REQUIRED TASK =>
Locate each line in the entries below that contains the string "track", treating uppercase and lowercase as different, and copy those lines.
-*-*-
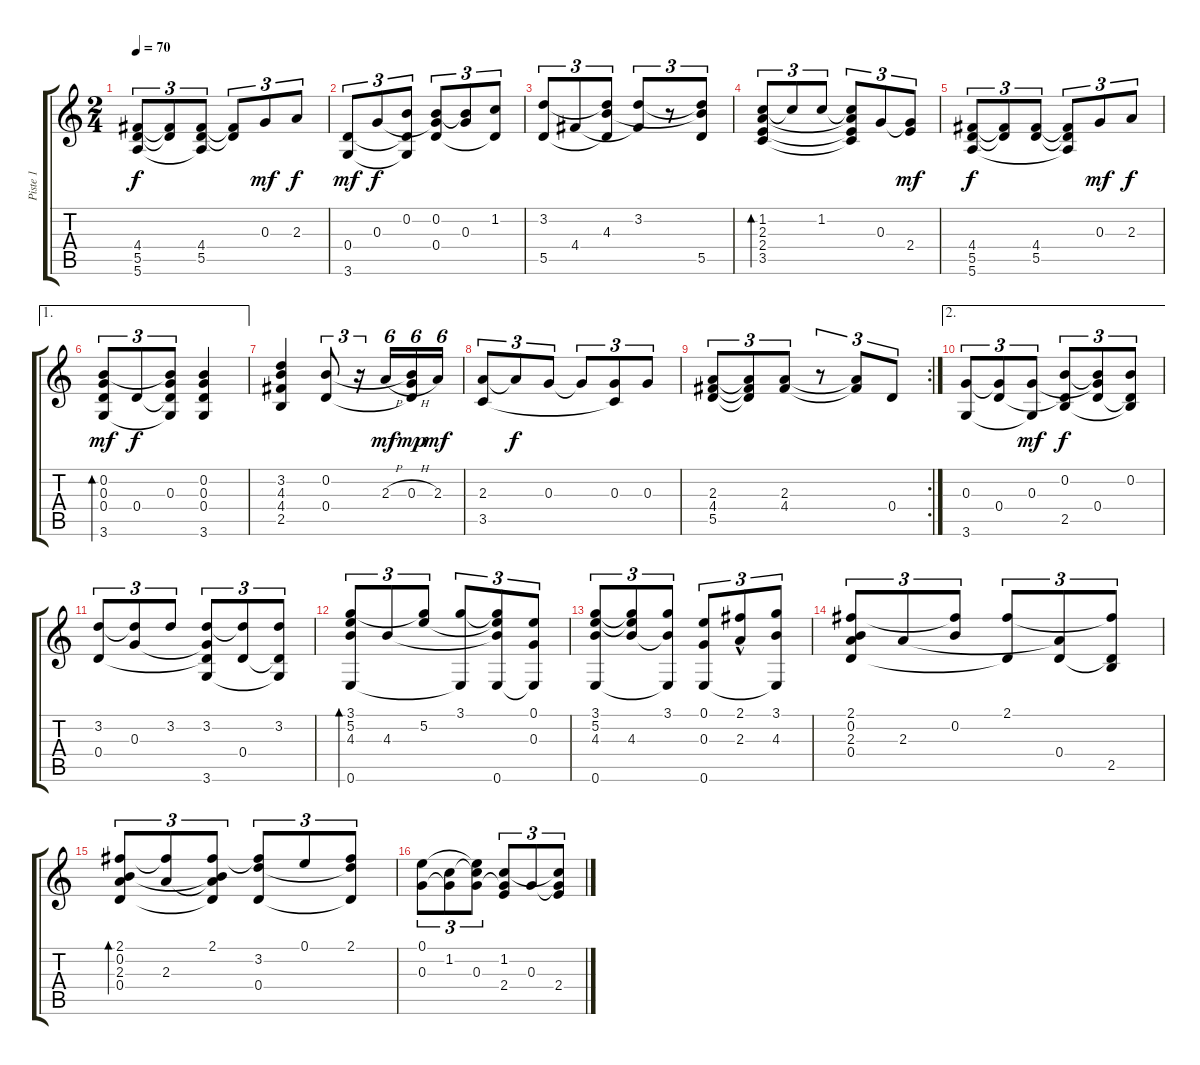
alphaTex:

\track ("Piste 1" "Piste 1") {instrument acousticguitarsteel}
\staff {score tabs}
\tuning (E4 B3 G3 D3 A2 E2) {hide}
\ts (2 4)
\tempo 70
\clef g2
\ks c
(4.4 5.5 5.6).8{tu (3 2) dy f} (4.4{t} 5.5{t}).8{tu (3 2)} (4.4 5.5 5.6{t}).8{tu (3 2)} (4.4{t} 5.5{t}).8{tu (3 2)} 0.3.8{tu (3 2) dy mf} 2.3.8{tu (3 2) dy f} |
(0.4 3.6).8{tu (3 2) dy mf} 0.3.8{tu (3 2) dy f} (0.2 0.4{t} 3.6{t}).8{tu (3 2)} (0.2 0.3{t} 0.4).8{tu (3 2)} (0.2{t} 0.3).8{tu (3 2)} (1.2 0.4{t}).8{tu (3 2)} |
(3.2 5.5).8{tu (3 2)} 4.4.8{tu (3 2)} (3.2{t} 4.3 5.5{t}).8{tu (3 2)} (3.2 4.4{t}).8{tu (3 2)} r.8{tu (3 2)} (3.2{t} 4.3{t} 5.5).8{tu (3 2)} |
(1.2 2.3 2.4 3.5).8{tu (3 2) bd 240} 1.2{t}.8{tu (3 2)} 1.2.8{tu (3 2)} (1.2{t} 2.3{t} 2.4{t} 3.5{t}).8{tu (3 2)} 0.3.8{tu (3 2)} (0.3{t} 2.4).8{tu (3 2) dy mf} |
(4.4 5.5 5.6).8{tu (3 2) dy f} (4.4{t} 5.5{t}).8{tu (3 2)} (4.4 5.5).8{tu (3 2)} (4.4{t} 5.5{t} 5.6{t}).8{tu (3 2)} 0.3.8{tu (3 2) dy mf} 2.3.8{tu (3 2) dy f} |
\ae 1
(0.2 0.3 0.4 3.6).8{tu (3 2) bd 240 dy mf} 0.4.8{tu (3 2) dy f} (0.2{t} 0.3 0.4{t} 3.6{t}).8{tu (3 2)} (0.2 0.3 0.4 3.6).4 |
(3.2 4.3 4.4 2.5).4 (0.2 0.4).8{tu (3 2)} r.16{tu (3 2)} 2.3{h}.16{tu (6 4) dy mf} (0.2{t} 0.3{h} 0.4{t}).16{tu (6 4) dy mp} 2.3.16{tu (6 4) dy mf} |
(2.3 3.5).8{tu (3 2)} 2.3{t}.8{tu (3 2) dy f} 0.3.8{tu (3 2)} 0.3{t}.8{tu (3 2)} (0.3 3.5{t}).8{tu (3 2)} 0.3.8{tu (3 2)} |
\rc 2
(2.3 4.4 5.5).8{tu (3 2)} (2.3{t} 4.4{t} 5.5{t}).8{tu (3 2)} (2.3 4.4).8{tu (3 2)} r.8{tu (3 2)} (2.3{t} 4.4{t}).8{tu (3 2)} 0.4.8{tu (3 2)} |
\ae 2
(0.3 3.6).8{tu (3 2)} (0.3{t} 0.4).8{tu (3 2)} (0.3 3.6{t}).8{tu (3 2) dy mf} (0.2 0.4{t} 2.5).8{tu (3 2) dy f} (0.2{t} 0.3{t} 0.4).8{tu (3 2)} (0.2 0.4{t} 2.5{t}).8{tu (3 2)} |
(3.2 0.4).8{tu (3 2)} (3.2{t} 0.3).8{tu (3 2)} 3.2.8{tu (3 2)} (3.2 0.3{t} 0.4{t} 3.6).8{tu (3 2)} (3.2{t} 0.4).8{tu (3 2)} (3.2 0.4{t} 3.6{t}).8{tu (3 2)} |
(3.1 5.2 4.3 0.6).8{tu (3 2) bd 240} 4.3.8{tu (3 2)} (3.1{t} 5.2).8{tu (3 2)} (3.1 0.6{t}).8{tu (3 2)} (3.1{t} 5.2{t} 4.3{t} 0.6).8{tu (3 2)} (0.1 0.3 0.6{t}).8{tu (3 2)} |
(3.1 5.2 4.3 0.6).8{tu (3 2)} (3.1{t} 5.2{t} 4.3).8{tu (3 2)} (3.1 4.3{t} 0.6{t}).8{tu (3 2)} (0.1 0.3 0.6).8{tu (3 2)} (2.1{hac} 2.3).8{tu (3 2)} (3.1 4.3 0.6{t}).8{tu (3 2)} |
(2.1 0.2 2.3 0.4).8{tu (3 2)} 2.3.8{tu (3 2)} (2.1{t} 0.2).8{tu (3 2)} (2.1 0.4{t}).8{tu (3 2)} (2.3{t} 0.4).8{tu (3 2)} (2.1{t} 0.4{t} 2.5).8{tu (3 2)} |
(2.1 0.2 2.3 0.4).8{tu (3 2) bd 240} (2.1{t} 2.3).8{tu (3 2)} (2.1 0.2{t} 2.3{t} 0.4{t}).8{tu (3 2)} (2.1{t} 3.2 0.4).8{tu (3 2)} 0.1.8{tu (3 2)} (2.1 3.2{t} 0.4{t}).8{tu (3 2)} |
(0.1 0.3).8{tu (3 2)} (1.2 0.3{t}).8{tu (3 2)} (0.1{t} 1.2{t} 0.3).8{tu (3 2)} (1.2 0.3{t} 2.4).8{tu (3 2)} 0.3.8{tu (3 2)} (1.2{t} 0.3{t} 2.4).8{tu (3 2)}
-*-*-
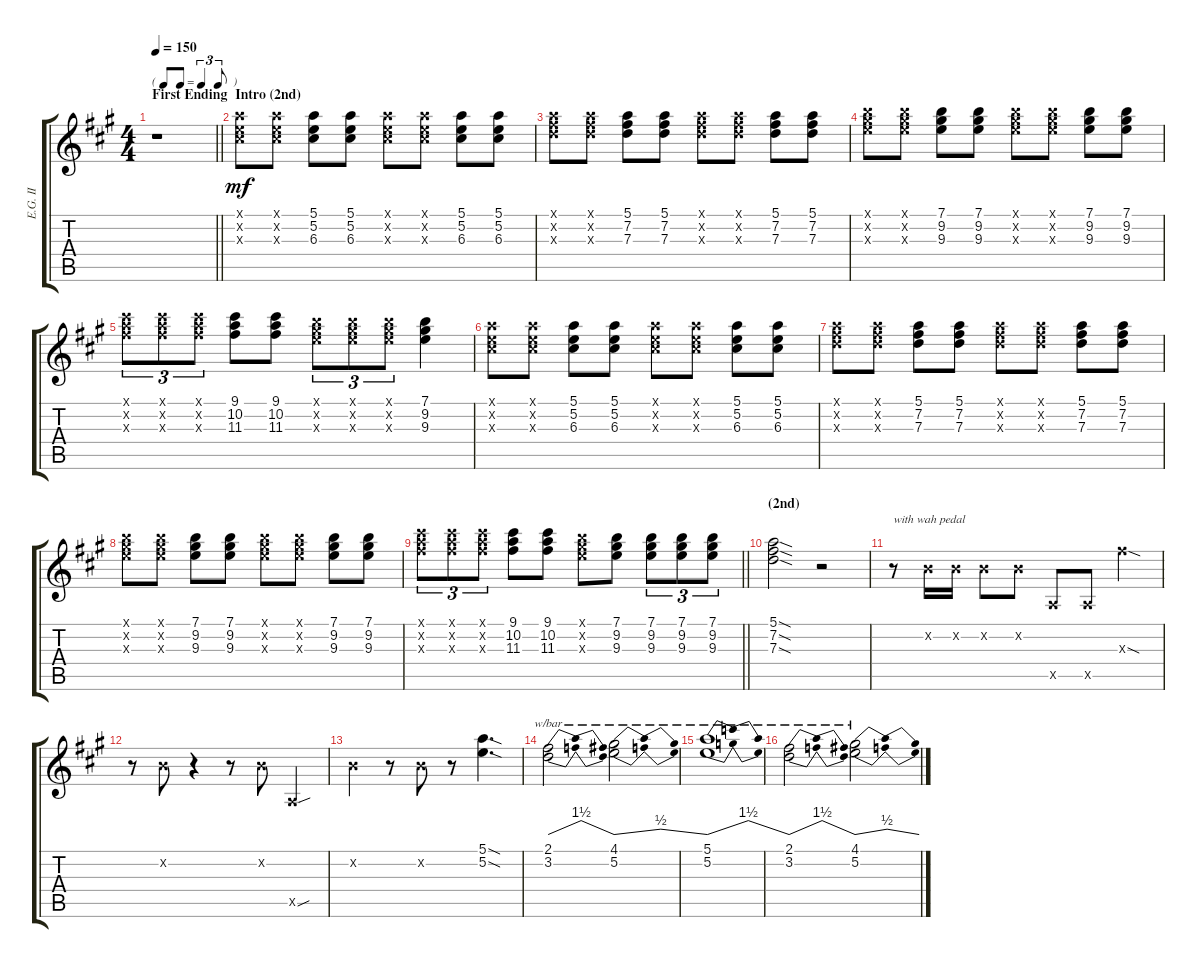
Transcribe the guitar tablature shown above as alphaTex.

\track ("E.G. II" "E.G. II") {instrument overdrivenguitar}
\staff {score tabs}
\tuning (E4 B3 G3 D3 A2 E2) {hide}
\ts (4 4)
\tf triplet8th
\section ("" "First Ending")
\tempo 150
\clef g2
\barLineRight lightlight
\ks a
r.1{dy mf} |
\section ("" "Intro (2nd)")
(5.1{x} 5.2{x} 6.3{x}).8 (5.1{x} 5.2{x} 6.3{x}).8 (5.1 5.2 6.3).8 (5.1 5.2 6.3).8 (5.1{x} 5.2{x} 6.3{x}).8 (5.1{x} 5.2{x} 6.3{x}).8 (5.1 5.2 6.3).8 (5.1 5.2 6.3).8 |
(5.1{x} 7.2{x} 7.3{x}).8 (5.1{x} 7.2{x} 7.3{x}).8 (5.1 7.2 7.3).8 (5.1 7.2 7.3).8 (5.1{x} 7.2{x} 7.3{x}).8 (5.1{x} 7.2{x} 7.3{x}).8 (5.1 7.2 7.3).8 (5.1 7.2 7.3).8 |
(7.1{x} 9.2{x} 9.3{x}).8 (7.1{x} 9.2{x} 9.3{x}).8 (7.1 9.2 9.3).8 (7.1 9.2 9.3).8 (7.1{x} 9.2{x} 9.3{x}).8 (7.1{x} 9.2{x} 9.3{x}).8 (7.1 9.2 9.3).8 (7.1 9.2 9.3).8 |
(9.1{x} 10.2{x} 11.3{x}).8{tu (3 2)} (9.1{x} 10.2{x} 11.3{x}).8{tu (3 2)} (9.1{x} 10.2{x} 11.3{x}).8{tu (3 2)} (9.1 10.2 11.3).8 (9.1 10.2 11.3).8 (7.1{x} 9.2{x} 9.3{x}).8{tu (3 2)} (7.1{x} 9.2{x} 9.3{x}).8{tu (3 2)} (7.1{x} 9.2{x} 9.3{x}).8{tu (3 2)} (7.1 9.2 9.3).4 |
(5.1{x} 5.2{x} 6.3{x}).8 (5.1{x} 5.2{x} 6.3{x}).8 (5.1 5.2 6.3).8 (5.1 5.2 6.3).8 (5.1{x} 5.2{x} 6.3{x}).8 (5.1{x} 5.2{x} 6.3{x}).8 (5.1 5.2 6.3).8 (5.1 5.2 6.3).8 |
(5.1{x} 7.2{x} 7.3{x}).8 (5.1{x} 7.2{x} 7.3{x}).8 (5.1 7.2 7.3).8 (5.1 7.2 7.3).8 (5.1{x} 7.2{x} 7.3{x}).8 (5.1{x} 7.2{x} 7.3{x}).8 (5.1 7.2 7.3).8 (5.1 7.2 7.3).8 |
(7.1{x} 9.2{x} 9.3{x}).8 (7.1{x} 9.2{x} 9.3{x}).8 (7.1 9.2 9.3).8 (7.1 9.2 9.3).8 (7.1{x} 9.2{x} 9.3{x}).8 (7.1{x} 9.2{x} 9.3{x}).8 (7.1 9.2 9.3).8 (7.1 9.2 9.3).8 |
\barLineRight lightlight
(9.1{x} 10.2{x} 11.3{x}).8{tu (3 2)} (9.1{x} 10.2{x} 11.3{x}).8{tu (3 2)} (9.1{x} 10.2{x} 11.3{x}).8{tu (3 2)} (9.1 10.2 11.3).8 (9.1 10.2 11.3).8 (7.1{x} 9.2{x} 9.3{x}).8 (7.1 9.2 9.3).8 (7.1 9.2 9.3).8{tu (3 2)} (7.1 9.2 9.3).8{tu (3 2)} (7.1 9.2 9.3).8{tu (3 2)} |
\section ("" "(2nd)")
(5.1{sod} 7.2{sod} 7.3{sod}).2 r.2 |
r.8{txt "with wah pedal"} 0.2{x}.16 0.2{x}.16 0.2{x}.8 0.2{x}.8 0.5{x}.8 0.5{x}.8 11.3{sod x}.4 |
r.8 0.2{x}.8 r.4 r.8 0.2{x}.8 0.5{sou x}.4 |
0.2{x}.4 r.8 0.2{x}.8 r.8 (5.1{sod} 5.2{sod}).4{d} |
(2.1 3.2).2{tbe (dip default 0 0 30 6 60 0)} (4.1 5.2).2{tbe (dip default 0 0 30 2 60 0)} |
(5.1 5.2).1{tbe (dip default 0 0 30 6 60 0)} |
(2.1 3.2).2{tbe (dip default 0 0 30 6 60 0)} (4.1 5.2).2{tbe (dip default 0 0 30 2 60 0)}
-*-*-
TASK ANSWER =>
\track ("Piste 1" "Piste 1") {instrument acousticguitarsteel}
\track ("E.G. II" "E.G. II") {instrument overdrivenguitar}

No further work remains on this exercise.